▶ _EXERCISE_
As the answer, give a copy of each line below that includes the word "acquire".

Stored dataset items
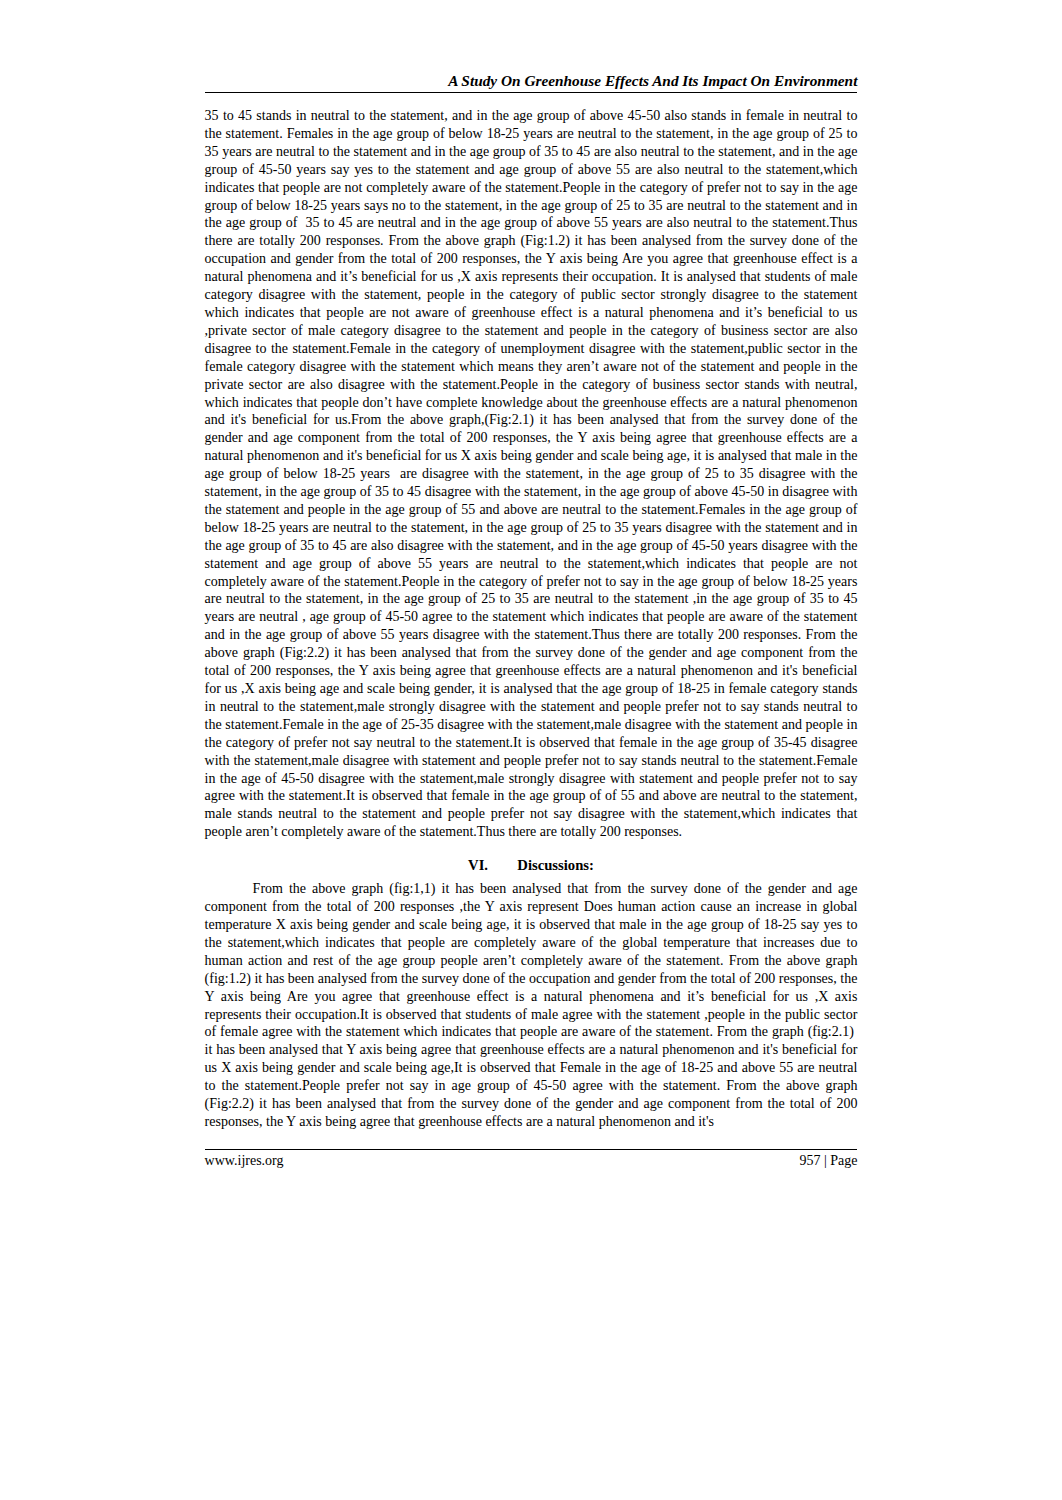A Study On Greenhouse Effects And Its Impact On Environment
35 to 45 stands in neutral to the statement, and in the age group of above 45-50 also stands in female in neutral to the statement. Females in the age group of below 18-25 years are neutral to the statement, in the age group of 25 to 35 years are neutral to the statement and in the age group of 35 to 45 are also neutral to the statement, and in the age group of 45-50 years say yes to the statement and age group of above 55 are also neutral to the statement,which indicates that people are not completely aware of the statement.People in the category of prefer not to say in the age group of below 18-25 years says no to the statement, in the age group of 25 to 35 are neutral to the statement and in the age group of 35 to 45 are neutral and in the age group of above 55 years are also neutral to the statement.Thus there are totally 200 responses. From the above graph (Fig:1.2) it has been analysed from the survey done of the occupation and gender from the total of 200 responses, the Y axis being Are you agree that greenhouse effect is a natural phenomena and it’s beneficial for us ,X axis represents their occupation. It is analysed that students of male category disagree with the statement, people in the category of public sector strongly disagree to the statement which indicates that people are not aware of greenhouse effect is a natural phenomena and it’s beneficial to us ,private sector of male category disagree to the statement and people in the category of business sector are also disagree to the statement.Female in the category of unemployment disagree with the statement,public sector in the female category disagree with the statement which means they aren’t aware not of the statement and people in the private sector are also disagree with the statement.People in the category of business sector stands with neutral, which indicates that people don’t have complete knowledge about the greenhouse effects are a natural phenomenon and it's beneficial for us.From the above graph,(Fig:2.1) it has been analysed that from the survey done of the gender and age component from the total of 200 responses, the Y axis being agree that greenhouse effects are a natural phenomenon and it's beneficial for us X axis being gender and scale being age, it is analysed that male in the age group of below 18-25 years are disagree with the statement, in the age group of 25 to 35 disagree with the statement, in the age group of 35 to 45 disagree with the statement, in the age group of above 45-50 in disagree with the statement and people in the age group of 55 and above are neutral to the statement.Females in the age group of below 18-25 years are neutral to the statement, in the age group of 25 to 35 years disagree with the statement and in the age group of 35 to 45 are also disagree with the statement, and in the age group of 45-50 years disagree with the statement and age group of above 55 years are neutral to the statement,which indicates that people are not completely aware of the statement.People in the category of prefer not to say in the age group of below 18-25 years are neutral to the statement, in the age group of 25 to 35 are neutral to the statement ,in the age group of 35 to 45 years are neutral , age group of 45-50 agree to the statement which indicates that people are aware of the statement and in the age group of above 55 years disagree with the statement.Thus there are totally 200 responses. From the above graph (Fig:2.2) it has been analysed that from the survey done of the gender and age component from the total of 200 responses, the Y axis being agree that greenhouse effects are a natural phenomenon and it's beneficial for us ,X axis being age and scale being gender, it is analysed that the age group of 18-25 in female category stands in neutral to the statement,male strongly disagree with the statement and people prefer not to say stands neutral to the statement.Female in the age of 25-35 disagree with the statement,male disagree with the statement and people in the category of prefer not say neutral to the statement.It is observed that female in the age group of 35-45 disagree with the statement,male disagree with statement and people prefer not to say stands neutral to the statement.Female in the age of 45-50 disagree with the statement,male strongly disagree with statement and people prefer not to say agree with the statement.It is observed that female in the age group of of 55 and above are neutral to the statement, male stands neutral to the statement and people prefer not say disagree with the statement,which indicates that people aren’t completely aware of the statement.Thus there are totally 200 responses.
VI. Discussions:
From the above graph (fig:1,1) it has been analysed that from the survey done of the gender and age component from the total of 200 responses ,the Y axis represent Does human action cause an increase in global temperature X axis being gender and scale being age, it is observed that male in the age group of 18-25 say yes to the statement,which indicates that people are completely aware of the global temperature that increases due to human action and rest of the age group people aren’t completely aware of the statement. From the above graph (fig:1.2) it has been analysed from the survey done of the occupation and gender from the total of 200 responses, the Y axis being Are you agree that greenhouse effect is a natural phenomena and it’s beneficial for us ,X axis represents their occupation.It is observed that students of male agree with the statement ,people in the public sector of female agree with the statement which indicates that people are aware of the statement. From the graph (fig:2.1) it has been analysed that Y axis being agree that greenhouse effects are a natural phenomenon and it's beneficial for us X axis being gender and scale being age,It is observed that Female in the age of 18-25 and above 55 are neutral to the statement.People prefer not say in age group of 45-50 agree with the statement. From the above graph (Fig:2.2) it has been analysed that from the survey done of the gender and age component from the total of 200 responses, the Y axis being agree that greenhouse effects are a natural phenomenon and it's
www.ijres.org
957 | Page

--

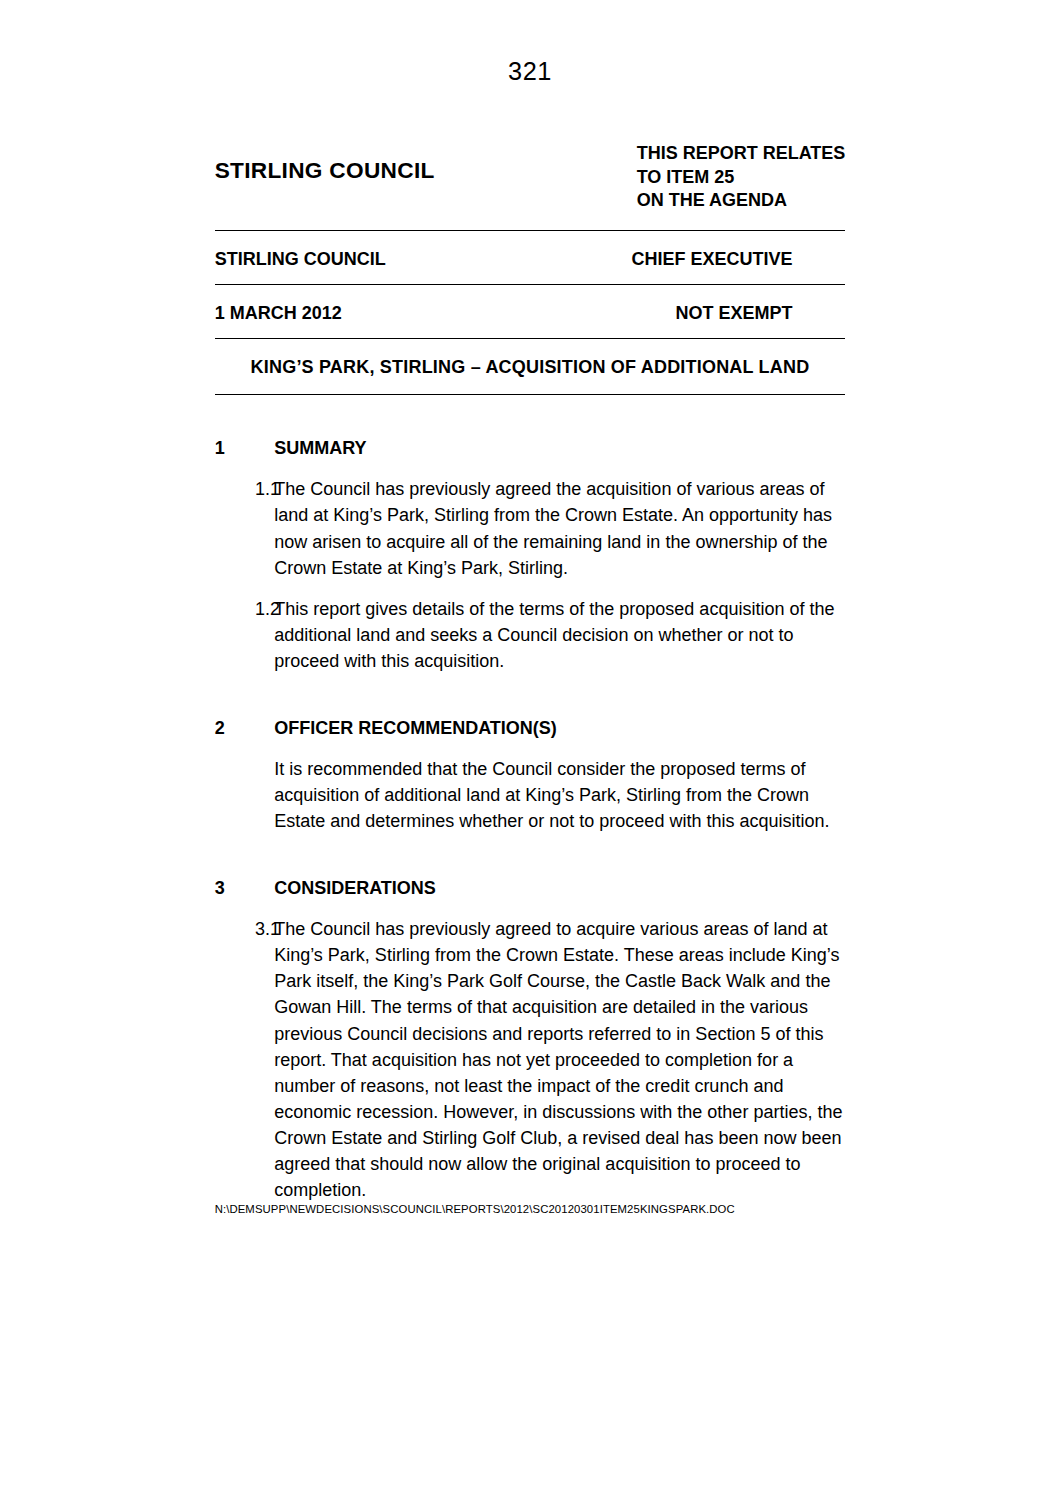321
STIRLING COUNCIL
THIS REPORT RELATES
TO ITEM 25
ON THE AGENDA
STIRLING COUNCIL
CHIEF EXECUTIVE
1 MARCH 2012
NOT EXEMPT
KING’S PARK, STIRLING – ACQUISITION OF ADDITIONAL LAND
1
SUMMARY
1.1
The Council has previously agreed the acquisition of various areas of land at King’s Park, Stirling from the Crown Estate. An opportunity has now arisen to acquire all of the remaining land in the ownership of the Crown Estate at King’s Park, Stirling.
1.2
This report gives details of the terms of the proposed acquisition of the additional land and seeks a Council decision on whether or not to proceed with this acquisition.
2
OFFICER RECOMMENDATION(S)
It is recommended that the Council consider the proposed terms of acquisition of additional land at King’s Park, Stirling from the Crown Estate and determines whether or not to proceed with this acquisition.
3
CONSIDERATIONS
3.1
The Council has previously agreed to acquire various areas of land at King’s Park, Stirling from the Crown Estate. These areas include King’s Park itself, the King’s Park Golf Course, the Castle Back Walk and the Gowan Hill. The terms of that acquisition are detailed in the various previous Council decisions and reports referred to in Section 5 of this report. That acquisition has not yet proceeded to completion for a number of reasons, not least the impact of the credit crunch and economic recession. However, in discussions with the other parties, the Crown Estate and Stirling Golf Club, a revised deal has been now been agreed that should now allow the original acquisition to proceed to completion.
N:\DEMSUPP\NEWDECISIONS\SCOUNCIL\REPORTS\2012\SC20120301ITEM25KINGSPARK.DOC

▶ _YOUR SOLUTION_
The Council has previously agreed the acquisition of various areas of land at King’s Park, Stirling from the Crown Estate. An opportunity has now arisen to acquire all of the remaining land in the ownership of the Crown Estate at King’s Park, Stirling.
The Council has previously agreed to acquire various areas of land at King’s Park, Stirling from the Crown Estate. These areas include King’s Park itself, the King’s Park Golf Course, the Castle Back Walk and the Gowan Hill. The terms of that acquisition are detailed in the various previous Council decisions and reports referred to in Section 5 of this report. That acquisition has not yet proceeded to completion for a number of reasons, not least the impact of the credit crunch and economic recession. However, in discussions with the other parties, the Crown Estate and Stirling Golf Club, a revised deal has been now been agreed that should now allow the original acquisition to proceed to completion.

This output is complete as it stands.